Canada blows. They have not created one original business, concept, art form, music, literature, machine, architecture in their entire impotent, polar existence. Their claim to fame is the dice roll of sharing a border with the United States Of America.
my conscience won’t let me rest without this one caveat: Canada DID take in American men who refused to be drafted into Robert Strange McNamara’s “police action” in Vietnam.
Wrong on all accounts. To quote Dylan Moran, “The reason everyone dislikes Americans—aside from everything they’ve done—is that their stupid people sound so stupid.”
The author of that article is rather confused: he states that the average effective rate is 27%, But then goes on to use the 35% number as if it were the actual fact.

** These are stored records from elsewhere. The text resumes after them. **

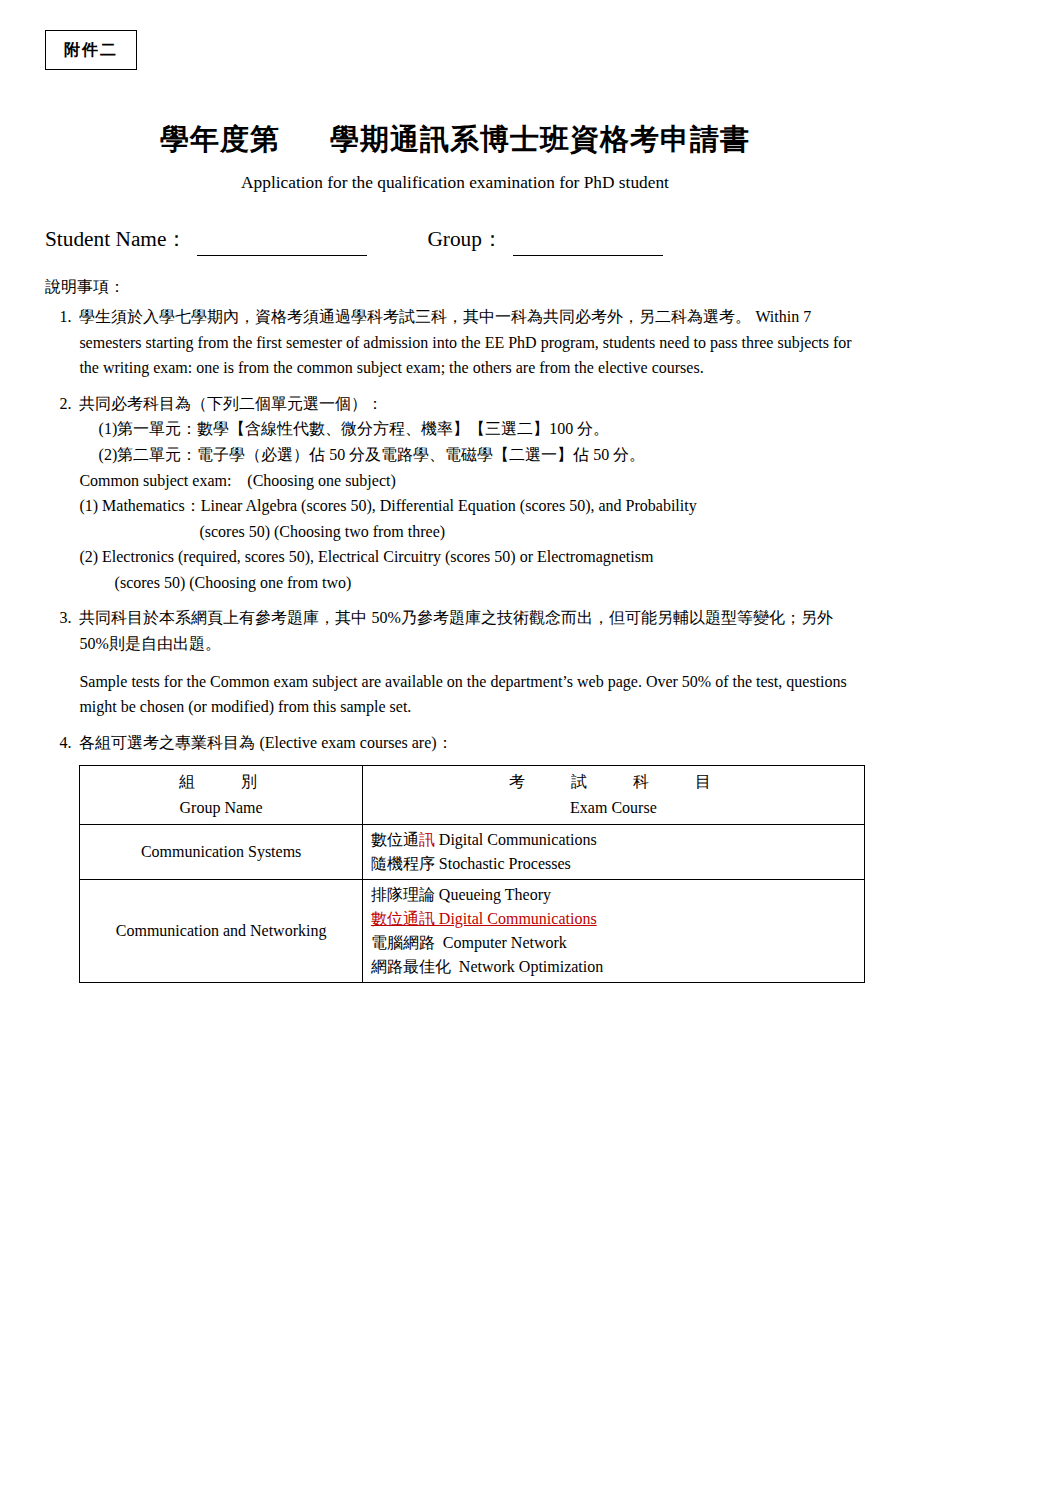附件二
學年度第 學期通訊系博士班資格考申請書
Application for the qualification examination for PhD student
Student Name： Group：
說明事項：
學生須於入學七學期內，資格考須通過學科考試三科，其中一科為共同必考外，另二科為選考。 Within 7 semesters starting from the first semester of admission into the EE PhD program, students need to pass three subjects for the writing exam: one is from the common subject exam; the others are from the elective courses.
共同必考科目為（下列二個單元選一個）： (1)第一單元：數學【含線性代數、微分方程、機率】【三選二】100 分。 (2)第二單元：電子學（必選）佔 50 分及電路學、電磁學【二選一】佔 50 分。 Common subject exam: (Choosing one subject) (1) Mathematics：Linear Algebra (scores 50), Differential Equation (scores 50), and Probability (scores 50) (Choosing two from three) (2) Electronics (required, scores 50), Electrical Circuitry (scores 50) or Electromagnetism (scores 50) (Choosing one from two)
共同科目於本系網頁上有參考題庫，其中 50%乃參考題庫之技術觀念而出，但可能另輔以題型等變化；另外 50%則是自由出題。 Sample tests for the Common exam subject are available on the department’s web page. Over 50% of the test, questions might be chosen (or modified) from this sample set.
各組可選考之專業科目為 (Elective exam courses are)：
| 組 別 Group Name | 考 試 科 目 Exam Course |
| --- | --- |
| Communication Systems | 數位通 訊 Digital Communications 隨機程序 Stochastic Processes |
| Communication and Networking | 排隊理論 Queueing Theory 數位通訊 Digital Communications 電腦網路 Computer Network 網路最佳化 Network Optimization |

And yes, it would be nice to lower the statutory rate in exchange for fewer loopholes, but name me one loophole that actually has a chance of being closed.
Furthermore, I’ve seen estimates that the actual tax rate is as low as an average 14%. Also, this is dependent on the particular industry: utilities are taxed at a high rate (34%) and software firms average a much lower rate (9%) (by some calculations. But software companies can, in theory, move offshore, but utilities can’t: so the idea that the tax rate is causing companies to flee the US it bogus.
Consider the insanity of what you just described. Companies ARE fleeing the US. That is not bogus. It’s a fact. General Electric is now a French Company. Many companies maintain only small presences in the US and have moved much of their operations overseas. . . and it is mostly because of tax reasons. Income taxes are the least of the taxes that are chasing them out.
But to return to the insanity. The basic tax rate for corporations in the US is 35% but the Byzantine tax code results in what you wrote. The outcome varies according to a multitude of seta sides, some of which are industry, or even COMPANY specific, that should never have gotten into our tax code. . . but there they sit. Special favors for political cronies. There are tax breaks in the code that are written to benefit specific individuals. . . ABSURD! That is insane.